6:21-23 Daniel's voice was untroubled. He even sermonized a bit from his unlikely chapel amid his subdued animal companions. After greeting the king courteously, he explained that his God had sent His angel who had shut the lions' mouths (cf. Heb. 11:33). This may have been the same angel, or the Angel of the Lord, who had visited Shadrach, Meshach, and Abed-nego in the fiery furnace (3:28). Daniel believed that God had had mercy on him because he had not sinned against God or Darius in what he had done. True, he had violated the king's edict, but he had not done anything that really harmed the king. God had rewarded Daniel's trust (v. 23), which trust Daniel demonstrated by obeying God's will. Darius had Daniel extracted from the den and undoubtedly marvelled that he had no injuries whatsoever (cf. 3:27).

6:24 Then the king applied the lex talionis(law of retaliation) and cast his friend's accusers into the very den in which they had placed Daniel (cf. Gen. 12:3; Esth. 7:9-10; Gal. 6:7). Before they reached the bottom of the den the lions overpowered and crushed them.

"What Darius did seems arbitrary and unjust.

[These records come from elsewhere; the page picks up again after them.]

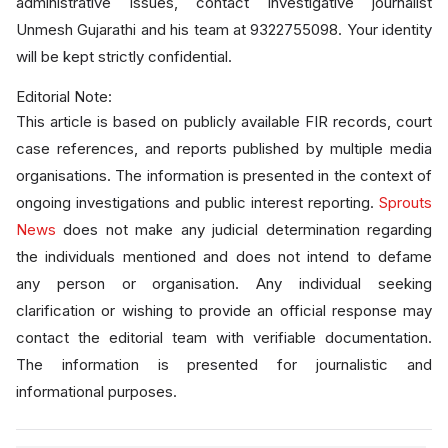
administrative issues, contact investigative journalist
Unmesh Gujarathi and his team at 9322755098. Your identity
will be kept strictly confidential.
Editorial Note:
This article is based on publicly available FIR records, court
case references, and reports published by multiple media
organisations. The information is presented in the context of
ongoing investigations and public interest reporting.
Sprouts
News
does not make any judicial determination regarding
the individuals mentioned and does not intend to defame
any person or organisation. Any individual seeking
clarification or wishing to provide an official response may
contact the editorial team with verifiable documentation.
The information is presented for journalistic and
informational purposes.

But ancient pagan despots had no regard for the provision in the Mosaic law (Deut 24:16): Fathers shall not be put to death for their children, nor children put to death for their fathers; each is to die for his own sin.' (Even in Israel this humanitarian rule had been flouted, as when Abimelech ben Gideon had nearly all his father's sons massacred, or when Queen Athaliah nearly exterminated the Davidic royal line and Jehu had all Ahab's sons decapitated.)"229

The effects of people's sins touch others beside themselves.